Hero image description: Harvesting. India. Image credit:© World Bank / Curt Carnemark Image license:Creative Commons

The five years 2016-2020 will be critical to setting the direction for implementing the SDGs. If sufficient countries do have adequate policy frameworks and implementation processes by 2020, the likelihood of achieving the ambitious goals for the eradication of poverty and deprivation will be significantly enhanced. The period 2016-2020, will be key to determine the extent to which the Sustainable Development Goals (SDGs), and in particular the Poverty Eradication target will be met by 2030. 

Whereas there are areas of policy where there is a lot of evidence available on tackling chronic poverty, stopping impoverishment and sustaining escapes from extreme poverty – especially on the role of human development - there are other important policy areas where evidence is thinner. These include how to include the poorest in economic growth. 

As part of the 'Resilience and Poverty Escapes' project, CPAN is currently working on the 4th edition of the Chronic Poverty Report series, which analyses the relationship between poverty and pro-poor growth. There are compelling reasons to dedicate the next Chronic Poverty Report to economic growth: national and international debates are focusing on how to maintain the good growth performance of the 2000s while accelerating the process of transformation which is lagging behind in many countries. At the same time, the SDGs and the Leave No One Behind agenda provide a constant reminder that growth needs to reach down and beneficially include the poorest and marginalised groups of the population too, and that business as usual will not be sufficient to achieve this. 

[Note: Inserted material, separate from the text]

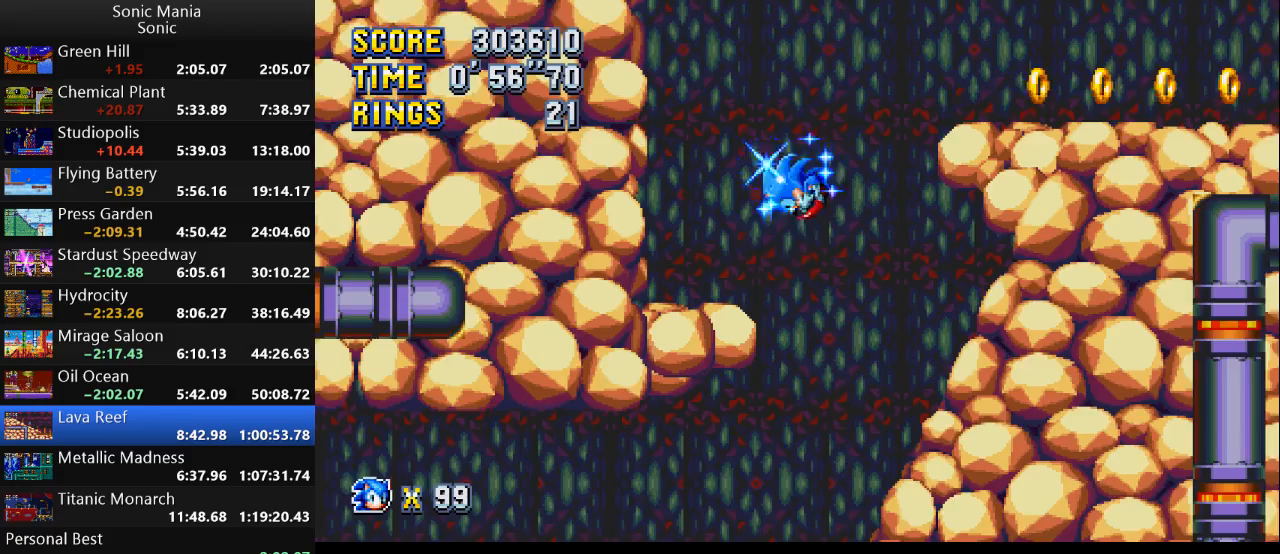
{"buttons": ["A"], "left_stick": "right", "right_stick": "center", "events": [[267, "left_stick", "right"], [500, "A", "down"]]}
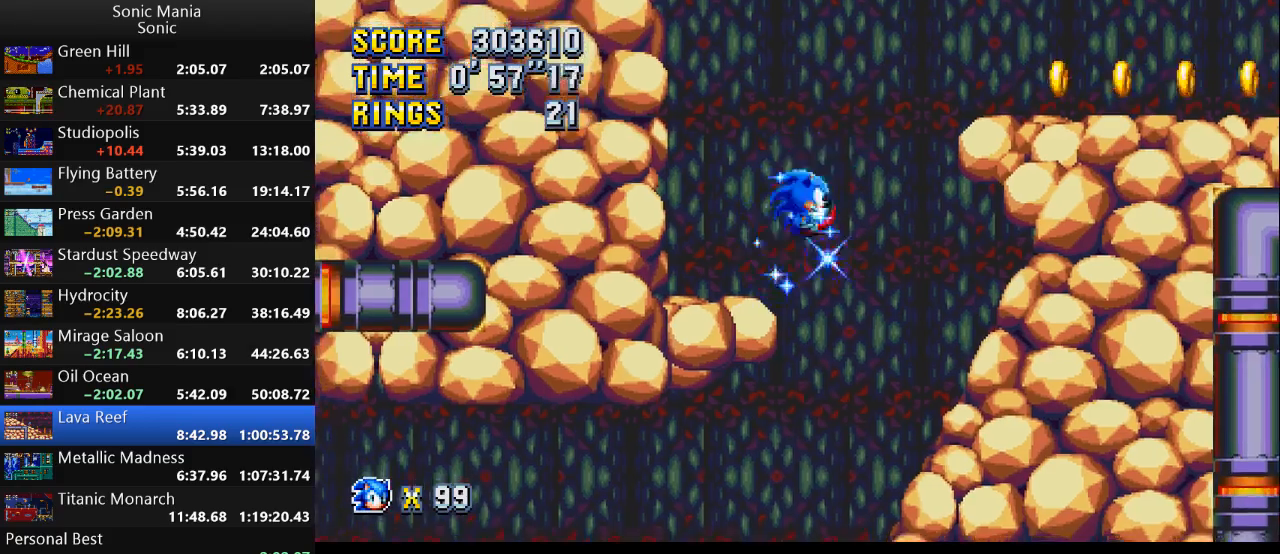
{"buttons": ["B"], "left_stick": "right", "right_stick": "center", "events": [[367, "A", "up"], [433, "B", "down"]]}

Moving from the assumption, which emerges from our previous analysis, that there is the need to go beyond the inclusive growth or shared prosperity agendas as they do not adequately address the interests of the poorest people, the report answers two main questions: 

1.  Is pro-poorest growth necessary to achieve the Sustainable Development Goals? Or can policy-makers just stick with achieving and sustaining growth, or shared prosperity and focusing on human development?

2.  Could Leaving No One Behind possibly be achieved without thinking about growth, through anti-discrimination measures, human development and social protection?

Specifically, the report looks at: 

  • A study of poverty dynamics and growth incidence, investigating the relationships between the distribution of benefits from growth (via Growth Incidence Curves) and poverty dynamics, and joint and separate drivers of the two. This study would draw attention to both policy and non-policy drivers. 
  • The poorest women’s economic empowerment, with empirical analysis of Bangladesh and Nigeria, as well as an analysis of donor initiatives for chronically poor women.